▶ What the exercise asks:
Repeat the entries below exactly as they appear, with no pictures.

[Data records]
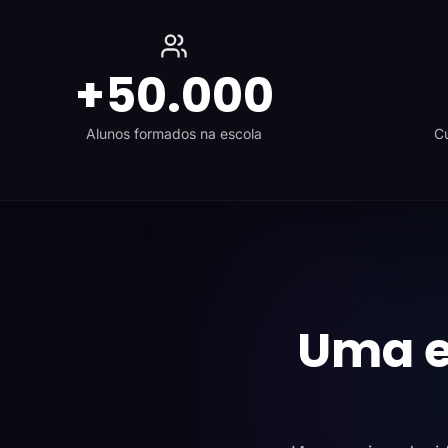
+50.000
Alunos formados na escola
Cu
Uma e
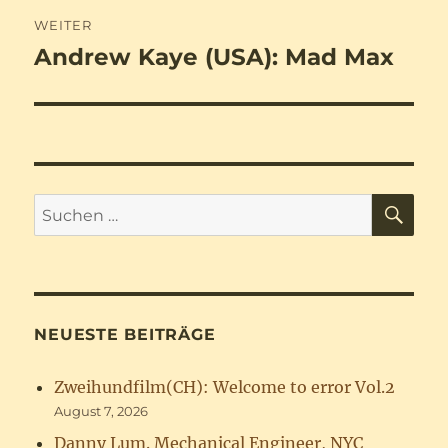
WEITER
Andrew Kaye (USA): Mad Max
Nächster
Beitrag:
SU
Suchen
nach:
NEUESTE BEITRÄGE
Zweihundfilm(CH): Welcome to error Vol.2
August 7, 2026
Danny Lum. Mechanical Engineer, NYC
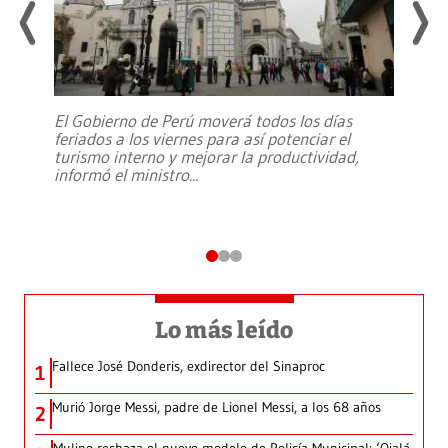
El Gobierno de Perú moverá todos los días
feriados a los viernes para así potenciar el
turismo interno y mejorar la productividad,
informó el ministro
...
Lo más leído
Fallece José Donderis, exdirector del Sinaproc
1
Murió Jorge Messi, padre de Lionel Messi, a los 68 años
2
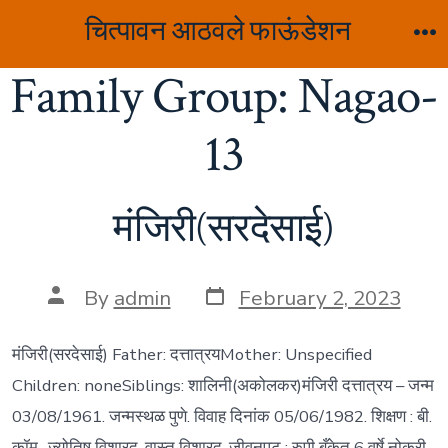
Skip
चित्पावन आठवले फाऊंडेशन
to
M
Family Group:
Nagao-
content
13
मंजिरी(सरदेसाई)
Post
Post
By
admin
February 2, 2023
date
author
मंजिरी(सरदेसाई) Father: दत्तात्रयMother: Unspecified
Children: noneSiblings: शालिनी(अकोलकर)मंजिरी दत्तात्रय – जन्म
03/08/1961. जन्मस्थळ पुणे. विवाह दिनांक 05/06/1982. शिक्षण : बी.
कॉम., ज्योतिष विशारद, वास्तु विशारद. जीवनपट : रुपी बँकेत 6 वर्षे नोकरी.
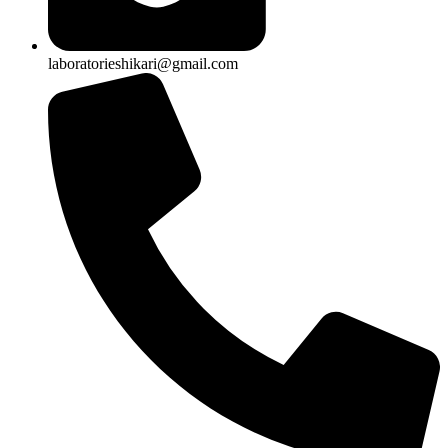
laboratorieshikari@gmail.com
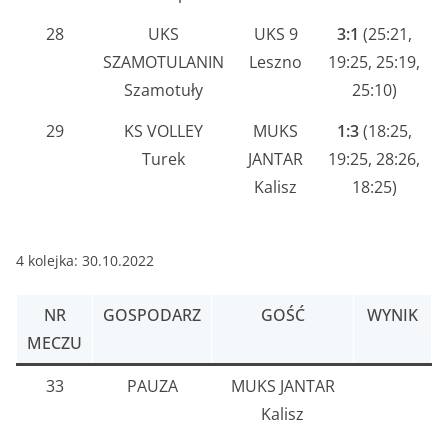
28
UKS
UKS 9
3:1
(25:21,
SZAMOTULANIN
Leszno
19:25, 25:19,
Szamotuły
25:10)
29
KS VOLLEY
MUKS
1:3
(18:25,
Turek
JANTAR
19:25, 28:26,
Kalisz
18:25)
4 kolejka: 30.10.2022
NR
GOSPODARZ
GOŚĆ
WYNIK
MECZU
33
PAUZA
MUKS JANTAR
Kalisz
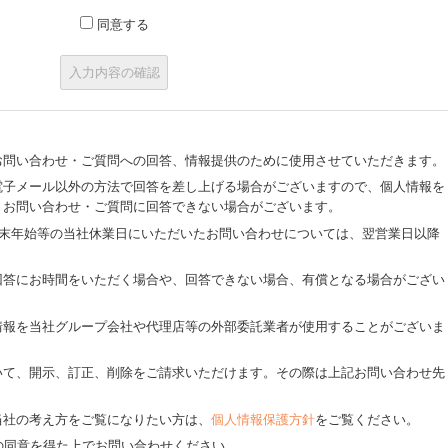
同意する
お問い合わせ・ご質問への回答、情報提供のために使用させていただきます。
電子メール以外の方法で回答を差し上げる場合がございますので、個人情報を
、お問い合わせ・ご質問に回答できない場合がございます。
年末年始等の当社休業日にいただいたお問い合わせについては、翌営業日以降
回答にお時間をいただく場合や、回答できない場合、有償となる場合がござい
情報を当社グループ会社や代理店等の外部委託業者が使用することがございま
いて、開示、訂正、削除をご請求いただけます。その際は上記お問い合わせ先
当社の考え方をご覧になりたい方は、
個人情報保護方針
をご覧ください。
の同意を得た上でお問い合わせください。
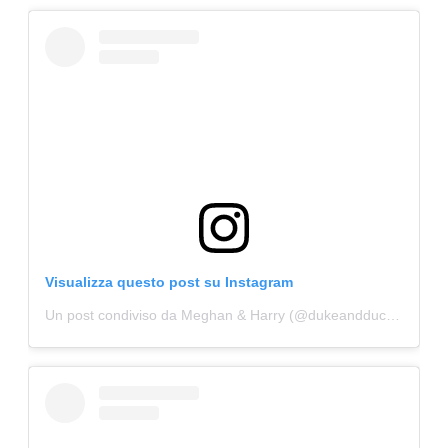
CONSIGLIA
Visualizza questo post su Instagram
Un post condiviso da Meghan & Harry (@dukeandduchessofsussexdaily)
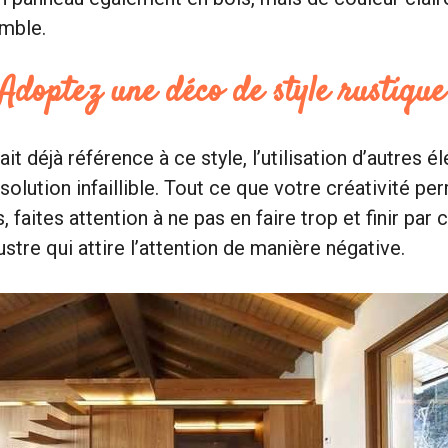
emble.
 Adoptez une déco de style rustique
it déjà référence à ce style, l’utilisation d’autres
solution infaillible. Tout ce que votre créativité pe
 faites attention à ne pas en faire trop et finir par 
stre qui attire l’attention de manière négative.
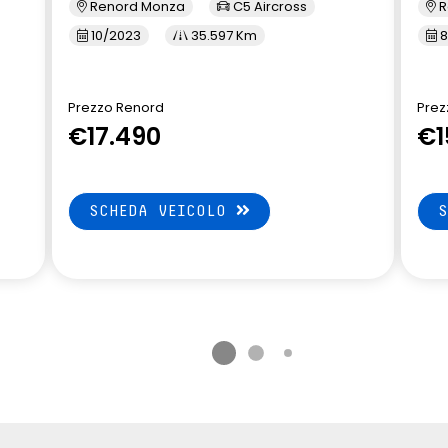
Renord Monza
C5 Aircross
R
10/2023
35.597 Km
8
Prezzo Renord
Prez
€17.490
€1
SCHEDA VEICOLO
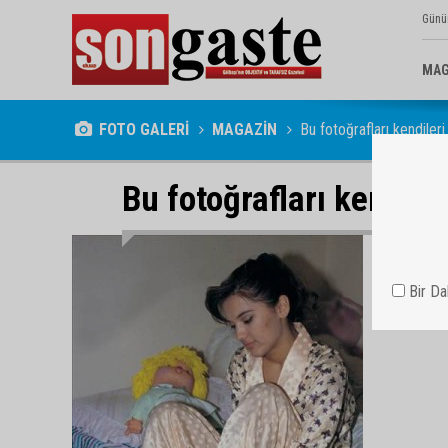
Günü
MAG
FOTO GALERİ
MAGAZİN
Bu fotoğrafları kendileri
Bu fotoğrafları kendiler
Bir D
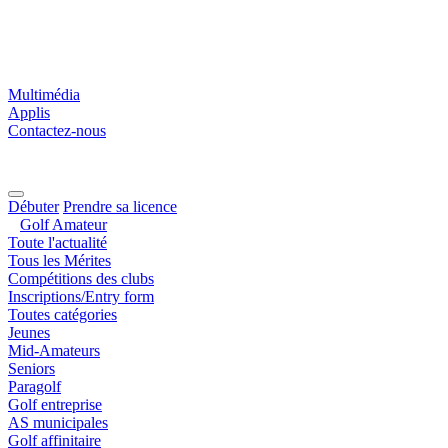
Multimédia
Applis
Contactez-nous
Débuter
Prendre sa licence
Golf Amateur
Toute l'actualité
Tous les Mérites
Compétitions des clubs
Inscriptions/Entry form
Toutes catégories
Jeunes
Mid-Amateurs
Seniors
Paragolf
Golf entreprise
AS municipales
Golf affinitaire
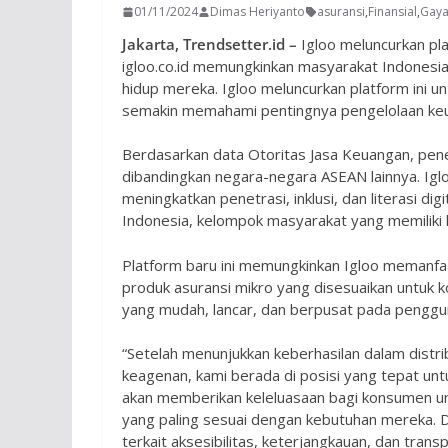
01/11/2024
Dimas Heriyanto
asuransi
,
Finansial
,
Gaya
Jakarta, Trendsetter.id –
Igloo meluncurkan pl
igloo.co.id memungkinkan masyarakat Indonesia
hidup mereka. Igloo meluncurkan platform ini 
semakin memahami pentingnya pengelolaan keua
Berdasarkan data Otoritas Jasa Keuangan, penet
dibandingkan negara-negara ASEAN lainnya. Igl
meningkatkan penetrasi, inklusi, dan literasi dig
Indonesia, kelompok masyarakat yang memiliki k
Platform baru ini memungkinkan Igloo memanfaa
produk asuransi mikro yang disesuaikan untuk
yang mudah, lancar, dan berpusat pada penggu
“Setelah menunjukkan keberhasilan dalam distrib
keagenan, kami berada di posisi yang tepat unt
akan memberikan keleluasaan bagi konsumen unt
yang paling sesuai dengan kebutuhan mereka. 
terkait aksesibilitas, keterjangkauan, dan tran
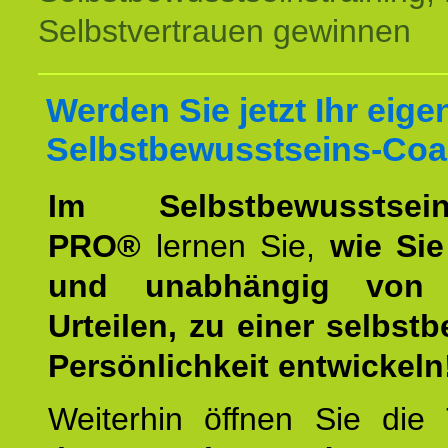
Selbstvertrauen gewinnen
Werden Sie jetzt Ihr eige
Selbstbewusstseins-Coa
Im Selbstbewusstseins
PRO®
lernen Sie,
wie Sie
und unabhängig von 
Urteilen, zu einer selbst
Persönlichkeit entwickeln
Weiterhin öffnen Sie di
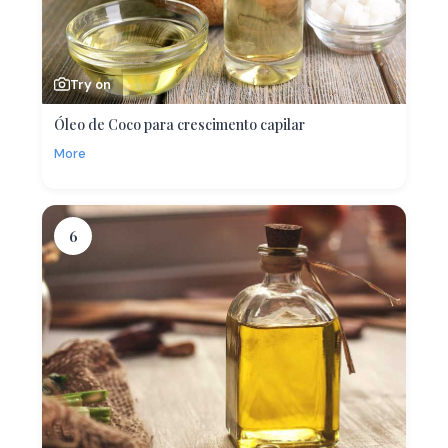
Try on
Óleo de Coco para crescimento capilar
More
6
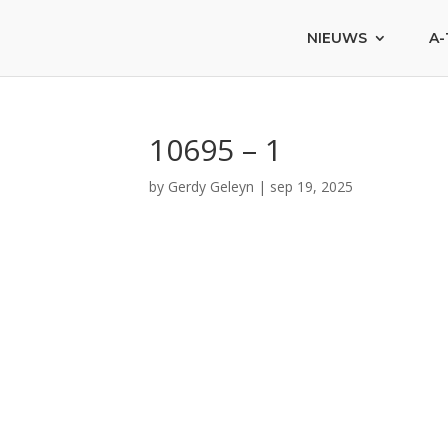
NIEUWS
A-
10695 – 1
by
Gerdy Geleyn
|
sep 19, 2025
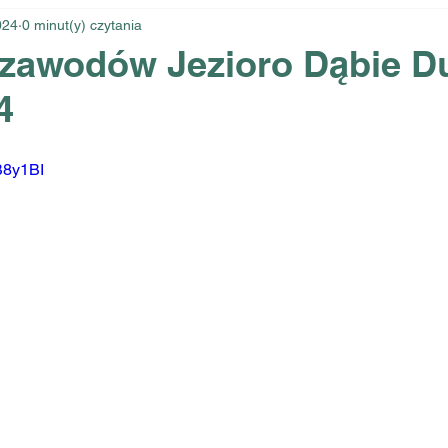
024
0 minut(y) czytania
 zawodów Jezioro Dąbie D
4
B8y1BI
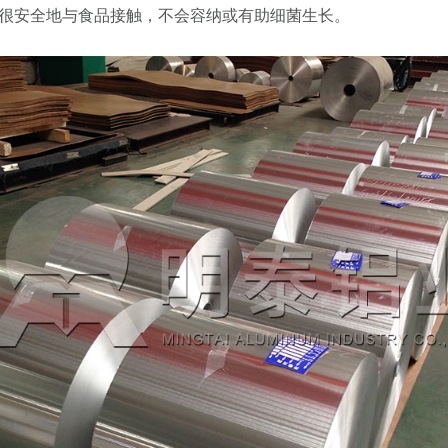
很安全地与食品接触，不会容纳或有助细菌生长。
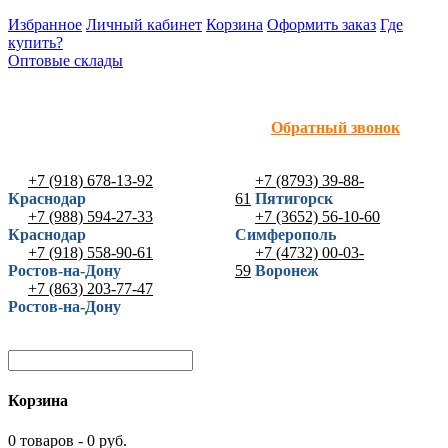
Избранное
Личный кабинет
Корзина
Оформить заказ
Где
купить?
Оптовые склады
Обратный звонок
+7 (918) 678-13-92
+7 (8793) 39-88-
Краснодар
61
Пятигорск
+7 (988) 594-27-33
+7 (3652) 56-10-60
Краснодар
Симферополь
+7 (918) 558-90-61
+7 (4732) 00-03-
Ростов-на-Дону
59
Воронеж
+7 (863) 203-77-47
Ростов-на-Дону
Корзина
0 товаров - 0 руб.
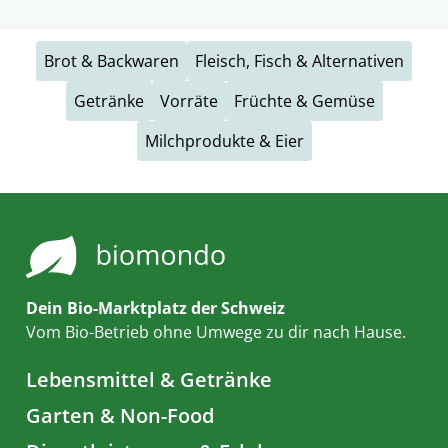
Brot & Backwaren
Fleisch, Fisch & Alternativen
Getränke
Vorräte
Früchte & Gemüse
Milchprodukte & Eier
Dein Bio-Marktplatz der Schweiz
Vom Bio-Betrieb ohne Umwege zu dir nach Hause.
Lebensmittel & Getränke
Garten & Non-Food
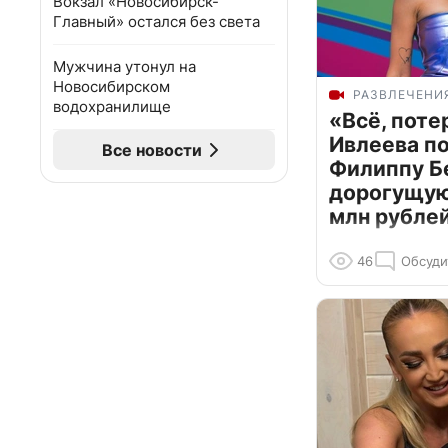
Вокзал «Новосибирск-
Главный» остался без света
Мужчина утонул на
Новосибирском
РАЗВЛЕЧЕНИ
водохранилище
«Всё, поте
Ивлеева п
Все новости
Филиппу Б
дорогущую 
млн рубле
46
Обсуди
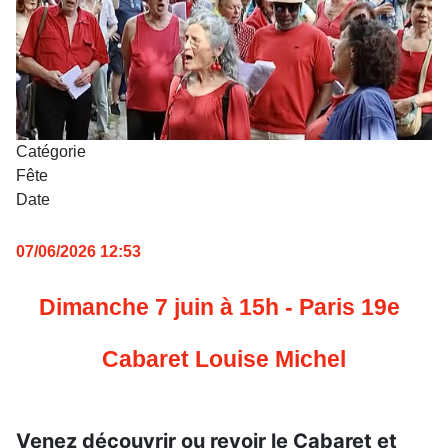
Catégorie
Fête
Date
07/06/2026
12:53
Dimanche 7 juin à 15h - Paris 19e
Cabaret Louise Michel
Venez découvrir ou revoir le Cabaret et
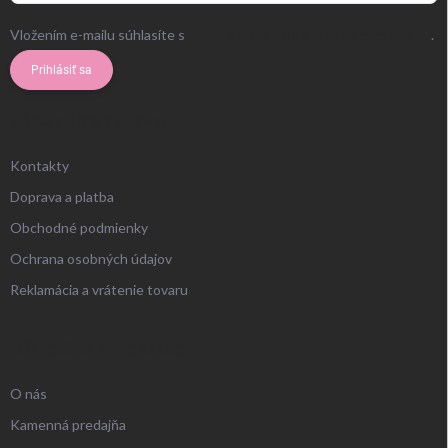
Vložením e-mailu súhlasíte s
podmienkami ochrany osobných údajov
.
Prihlásiť sa
ZÁKAZNÍCKY SERVIS
Kontakty
Doprava a platba
Obchodné podmienky
Ochrana osobných údajov
Reklamácia a vrátenie tovaru
UŽITOČNÉ INFORMÁCIE
O nás
Kamenná predajňa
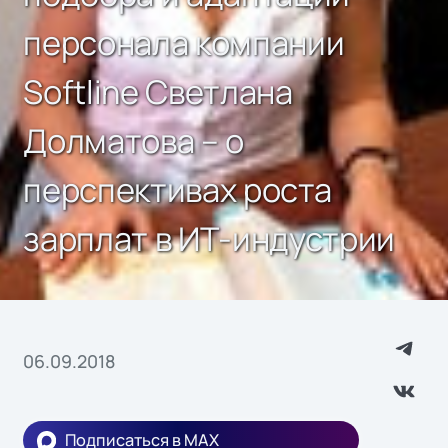
персонала компании
Softline Светлана
Долматова – о
перспективах роста
зарплат в ИТ-индустрии
06.09.2018
Подписаться в MAX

▶ Task solution:
+50.000
Alunos formados na escola
Cu
Uma e
WEITER
Andrew Kaye (USA): Mad Max
Nächster
Beitrag:
SU
Suchen
nach:
NEUESTE BEITRÄGE
Zweihundfilm(CH): Welcome to error Vol.2
August 7, 2026
Danny Lum. Mechanical Engineer, NYC
El Gobierno de Perú moverá todos los días
feriados a los viernes para así potenciar el
turismo interno y mejorar la productividad,
informó el ministro
...
Lo más leído
Fallece José Donderis, exdirector del Sinaproc
1
Murió Jorge Messi, padre de Lionel Messi, a los 68 años
2
Skip
चित्पावन आठवले फाऊंडेशन
to
M
Family Group:
Nagao-
content
13
मंजिरी(सरदेसाई)
Post
Post
By
admin
February 2, 2023
date
author
मंजिरी(सरदेसाई) Father: दत्तात्रयMother: Unspecified
Children: noneSiblings: शालिनी(अकोलकर)मंजिरी दत्तात्रय – जन्म
03/08/1961. जन्मस्थळ पुणे. विवाह दिनांक 05/06/1982. शिक्षण : बी.
कॉम., ज्योतिष विशारद, वास्तु विशारद. जीवनपट : रुपी बँकेत 6 वर्षे नोकरी.
laboratorieshikari@gmail.com
28
UKS
UKS 9
3:1
(25:21,
SZAMOTULANIN
Leszno
19:25, 25:19,
Szamotuły
25:10)
29
KS VOLLEY
MUKS
1:3
(18:25,
Turek
JANTAR
19:25, 28:26,
Kalisz
18:25)
4 kolejka: 30.10.2022
NR
GOSPODARZ
GOŚĆ
WYNIK
MECZU
33
PAUZA
MUKS JANTAR
Kalisz
同意する
お問い合わせ・ご質問への回答、情報提供のために使用させていただきます。
電子メール以外の方法で回答を差し上げる場合がございますので、個人情報を
、お問い合わせ・ご質問に回答できない場合がございます。
年末年始等の当社休業日にいただいたお問い合わせについては、翌営業日以降
回答にお時間をいただく場合や、回答できない場合、有償となる場合がござい
情報を当社グループ会社や代理店等の外部委託業者が使用することがございま
いて、開示、訂正、削除をご請求いただけます。その際は上記お問い合わせ先
当社の考え方をご覧になりたい方は、
個人情報保護方針
をご覧ください。
の同意を得た上でお問い合わせください。
CONSIGLIA
Visualizza questo post su Instagram
Un post condiviso da Meghan & Harry (@dukeandduchessofsussexdaily)
emble.
 Adoptez une déco de style rustique
it déjà référence à ce style, l’utilisation d’autres
solution infaillible. Tout ce que votre créativité pe
 faites attention à ne pas en faire trop et finir par 
stre qui attire l’attention de manière négative.
Renord Monza
C5 Aircross
R
10/2023
35.597 Km
8
Prezzo Renord
Prez
€17.490
€1
SCHEDA VEICOLO
Günü
MAG
FOTO GALERİ
MAGAZİN
Bu fotoğrafları kendileri
Bu fotoğrafları kendiler
Bir D
Multimédia
Applis
Contactez-nous
Débuter
Prendre sa licence
Golf Amateur
Toute l'actualité
Tous les Mérites
Compétitions des clubs
Inscriptions/Entry form
Toutes catégories
Jeunes
Mid-Amateurs
Seniors
Paragolf
Golf entreprise
AS municipales
Golf affinitaire
01/11/2024
Dimas Heriyanto
asuransi
,
Finansial
,
Gaya
Jakarta, Trendsetter.id –
Igloo meluncurkan pl
igloo.co.id memungkinkan masyarakat Indonesia
hidup mereka. Igloo meluncurkan platform ini 
semakin memahami pentingnya pengelolaan keua
Berdasarkan data Otoritas Jasa Keuangan, penet
dibandingkan negara-negara ASEAN lainnya. Igl
meningkatkan penetrasi, inklusi, dan literasi dig
Indonesia, kelompok masyarakat yang memiliki k
Platform baru ini memungkinkan Igloo memanfaa
produk asuransi mikro yang disesuaikan untuk
yang mudah, lancar, dan berpusat pada penggu
“Setelah menunjukkan keberhasilan dalam distrib
keagenan, kami berada di posisi yang tepat unt
akan memberikan keleluasaan bagi konsumen unt
yang paling sesuai dengan kebutuhan mereka. 
terkait aksesibilitas, keterjangkauan, dan tran
Selbstvertrauen gewinnen
Werden Sie jetzt Ihr eige
Selbstbewusstseins-Coa
Im Selbstbewusstseins
PRO®
lernen Sie,
wie Sie
und unabhängig von 
Urteilen, zu einer selbst
Persönlichkeit entwickeln
Weiterhin öffnen Sie di
Try on
Óleo de Coco para crescimento capilar
More
6
NIEUWS
A-
10695 – 1
by
Gerdy Geleyn
|
sep 19, 2025
024
0 minut(y) czytania
 zawodów Jezioro Dąbie D
4
B8y1BI
很安全地与食品接触，不会容纳或有助细菌生长。
Избранное
Личный кабинет
Корзина
Оформить заказ
Где
купить?
Оптовые склады
Обратный звонок
+7 (918) 678-13-92
+7 (8793) 39-88-
Краснодар
61
Пятигорск
+7 (988) 594-27-33
+7 (3652) 56-10-60
Краснодар
Симферополь
+7 (918) 558-90-61
+7 (4732) 00-03-
Ростов-на-Дону
59
Воронеж
+7 (863) 203-77-47
Ростов-на-Дону
Корзина
0 товаров - 0 руб.
Brot & Backwaren
Fleisch, Fisch & Alternativen
Getränke
Vorräte
Früchte & Gemüse
Milchprodukte & Eier
Dein Bio-Marktplatz der Schweiz
Vom Bio-Betrieb ohne Umwege zu dir nach Hause.
Lebensmittel & Getränke
Garten & Non-Food
Вокзал «Новосибирск-
Главный» остался без света
Мужчина утонул на
Новосибирском
РАЗВЛЕЧЕНИ
водохранилище
«Всё, поте
Ивлеева п
Все новости
Филиппу Б
дорогущую 
млн рубле
46
Обсуди
Catégorie
Fête
Date
07/06/2026
12:53
Dimanche 7 juin à 15h - Paris 19e
Cabaret Louise Michel
Venez découvrir ou revoir le Cabaret et
Vložením e-mailu súhlasíte s
podmienkami ochrany osobných údajov
.
Prihlásiť sa
ZÁKAZNÍCKY SERVIS
Kontakty
Doprava a platba
Obchodné podmienky
Ochrana osobných údajov
Reklamácia a vrátenie tovaru
UŽITOČNÉ INFORMÁCIE
O nás
Kamenná predajňa
персонала компании
Softline Светлана
Долматова – о
перспективах роста
зарплат в ИТ-индустрии
06.09.2018
Подписаться в MAX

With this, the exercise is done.